The diagnosis of Ebola Virus Disease is difficult at first, as it appears like many other common diseases.  Symptoms may include: Fever greater than 101.5°F, severe headache, muscle pain, vomiting, diarrhea, stomach pain, unexplained bleeding or bruising.  A person infected with Ebola is not contagious until symptoms appear.  The diagnosis should be suspected in persons presenting with those symptoms who have had recent travel (within 21 days) to Africa or contact with the body fluids of a person known to be infected with Ebola.

So how is William B. Ririe Hospital preparing for an outbreak of Ebola, should it occur?  First, we practice the universal precautions to prevent the spread of disease, as recommended by the CDC, namely isolation of patients with Ebola, or any other infectious agent, from contact with unprotected persons in a room with reverse isolation precautions.  These rooms have an anti-room for healthcare workers entering the room to be able to don protective clothing, which is left in the anti-room upon leaving the patient room, to prevent transmission of any disease to other patients.  WBRH has recently undergone a series of health care inspections from the Joint Commission on Accreditation of Healthcare Organizations (JCAHO), the College of American Pathologists, the Federal and Nevada State Center for Medicare and Medicaid Services (CMS) and others, and passed those rigorous inspections with only a few minor discrepancies in infection control, all of which have been corrected.  Our infection rate in orthopedic, general surgical, and obstetrical procedures is much lower than many of the large hospitals in Nevada. Also, our infection control nurse, Bethann Kane, and other key personnel have been involved in three panel meetings in the last two weeks, put on by the Nevada Rural Health Partners, in conjunction with the Nevada State Center for Disease Control, specifically addressing the prevention of spread of the Ebola virus.  New policies and practices have been developed as a result of those meetings, and I have volunteered to be a member of the state task force for the development of strategies for treatment of Ebola infected patients.  Practices and policies are constantly being updated as we learn more about the virus.

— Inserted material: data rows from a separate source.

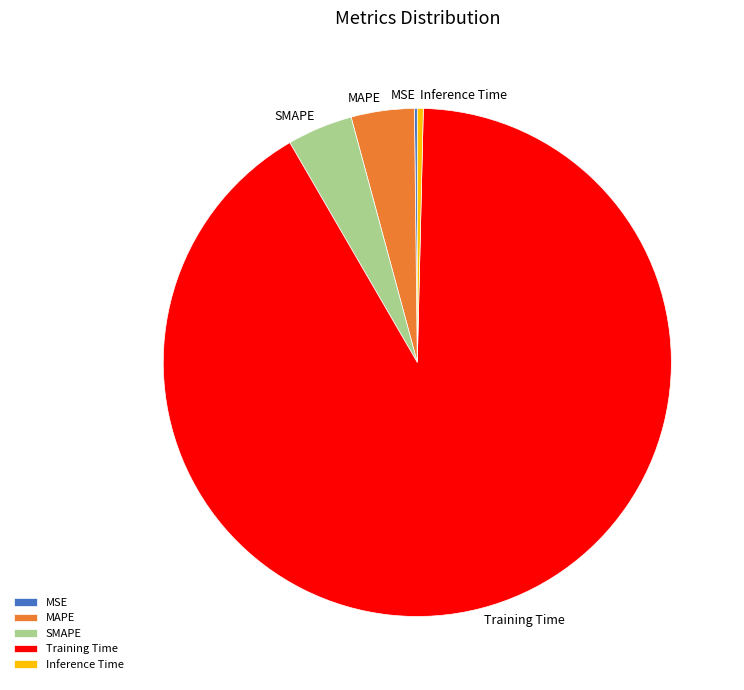

Do Training Time and MAPE together represent more than half of the pie?

Yes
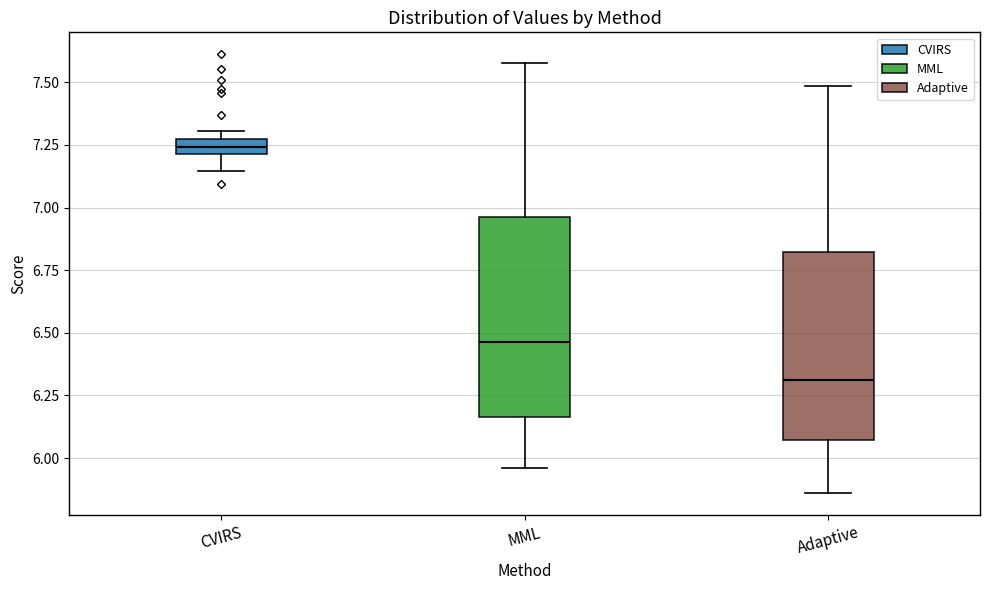

Where does the median line of the box for MML sit on the y-axis? The values are not printed on the chart, so give them approximately, as read against the axis.

6.45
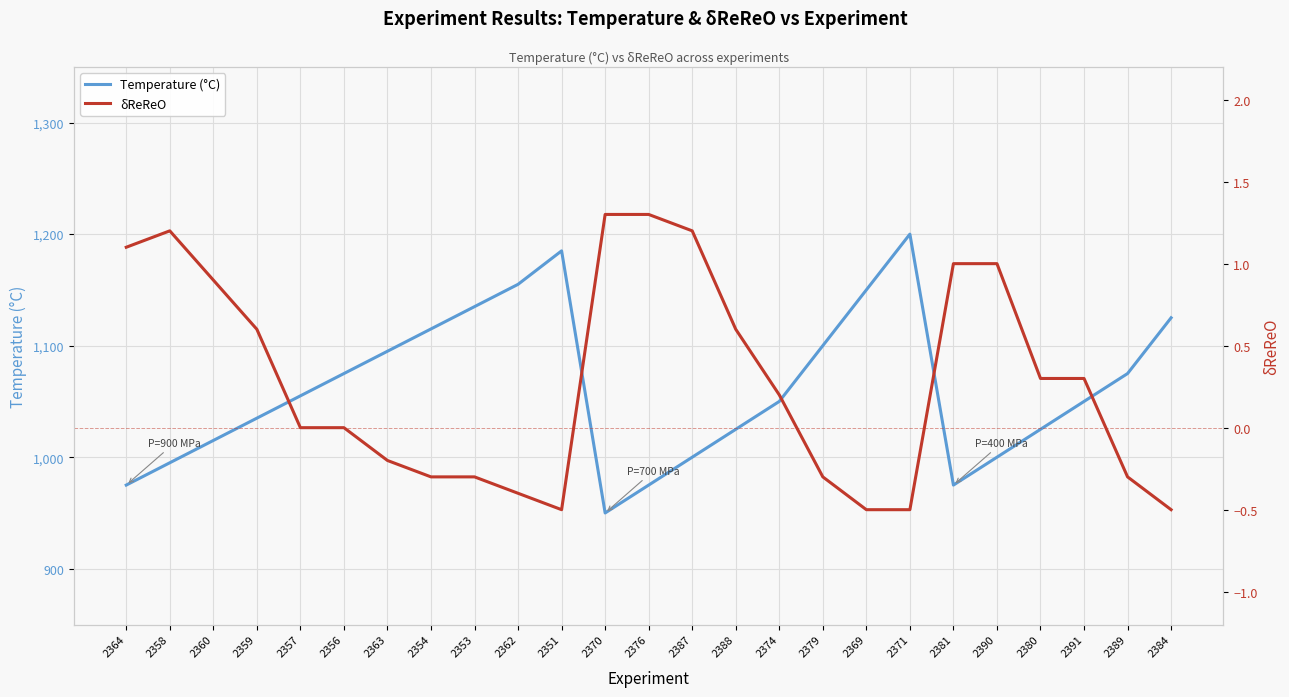

What is the value of the δReReO point at the 16th from the left?

0.2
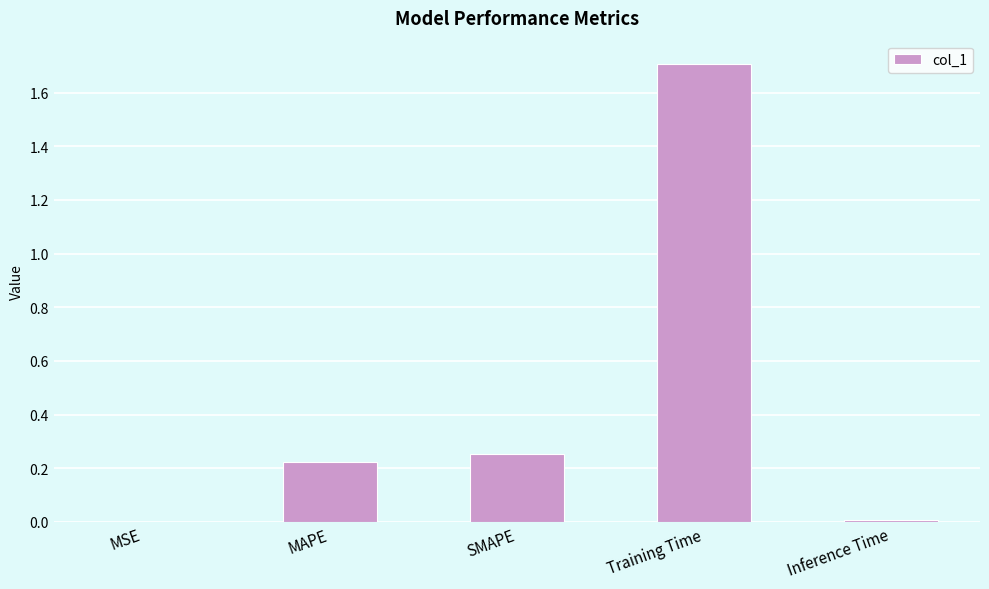

Which label corresponds to the largest value in the chart?

Training Time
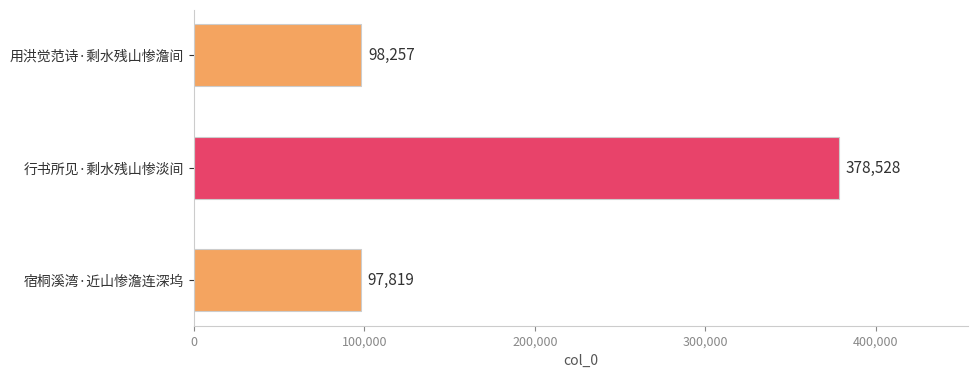

Count the number of categories in the chart.

3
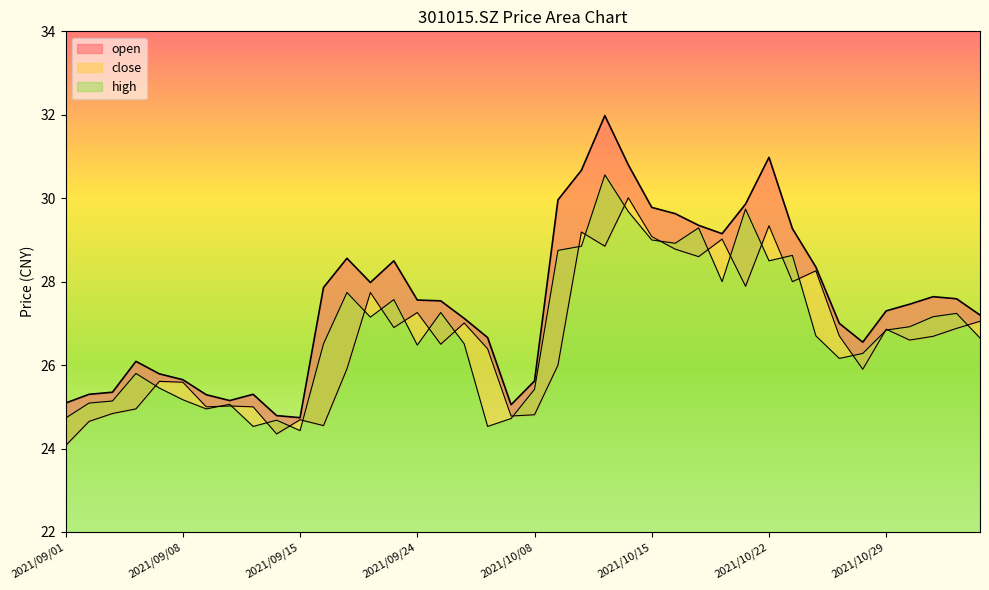

In close, how many points are higher than both neighbors (excluding endpoints)?

11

In short, though we have contact with travelers who are enjoying our local scenic beauty, I can’t remember any who have recently come from Africa.  Our cold, dry climate is protective of transmission of the Ebola virus, and I am not aware of any African monkeys in the area.  Though we have bats in the area, most are locals, though some migrate from Mexico, occasionally carrying rabies.  We, like most of the US, have a greater chance of being killed by accidents, including motor vehicle accidents, and smoking related diseases, including heart attack, stroke, and cancer.  So, we expect the common diseases and prepare for the worst.  In the meantime, wear your seatbelts, don’t text and drive, try to cut back or quit smoking, and don’t share needles with, or kiss any African monkeys.